Соколов и Ильин со многими другими, в числе которых назову Льва Сергеевича Пушкина*, пользовались в свое время большим влиянием на общественное мнение Одессы как в деле искусства, так и в вопросах справедливости, и даже впоследствии, несмотря на перемену обстоятельств, эти люди до конца своей жизни сохранили свободу слова и мнений, и свой авторитет…
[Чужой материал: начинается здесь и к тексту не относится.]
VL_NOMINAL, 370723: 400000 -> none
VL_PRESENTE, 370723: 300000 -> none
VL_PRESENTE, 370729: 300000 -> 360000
С приходом Гоголя являлся самолично Оттон, массивный мужчина, в белой поварской куртке, с симпатичным лицом. Появление его производило общий восторг, так как он являлся только в торжественных случаях. С подобающей важностью, с примесью добродушного юмора, Оттон вступал с Гоголем в переговоры касательно меню его обеда. Такое-то блюдо рекомендовал, такое-то подвергал сомнению, на том-то настаивал. Но, увы!.. все его усилия склонить Гоголя к вкушению тончайших совершенств кулинарного искусства пропадали даром, и Гоголь составлял свой обед из простых, преимущественно мясных блюд. Оттон, тяжело вздохнув и пожимая плечами, удалялся для нужных распоряжений. Перед обедом Гоголь выпивал рюмку водки, во время обеда рюмку хереса, а так как собеседники его никогда не обедали без шампанского, то после обеда — бокал шампанского. По окончании Гоголем обеда вся компания группировалась около него, и Николай Васильевич принимался варить жженку, которую варил каким-то особенным манером — на тарелках, и надо сознаться, жженка выходила превкусная, хотя сам Гоголь и мало ее пил, часто просиживая целый вечер с одной рюмкой. Тут-то, собственно, и начиналась беседа, веселая, одушевленная, беспритязательная. Анекдот следовал за анекдотом, рассказ за рассказом, острое слово за острым словом. Веселость Гоголя была заразительна, но всегда покойна, тиха, ровна и немногоречива. Все собеседники, как будто сговорясь, старались избегать всякого намека на предметы, разговор о которых мог бы смутить веселость Гоголя. Два раза было нарушено это правило: однажды я рискнул спросить его мнение о современных русских литераторах, на что Гоголь отказался отвечать, ссылаясь на малое знакомство с современной литературой, отозвавшись, впрочем, с большой симпатией о Тургеневе. В другой раз кто-то из присутствующих прямо и просто предложил ему вопрос: «Чему должно приписать появление в печати «Переписки с друзьями»?» — «Так было нужно, господа», — отвечал Гоголь, вдруг задумавшись и таким тоном, который делал неуместными дальнейшие вопросы.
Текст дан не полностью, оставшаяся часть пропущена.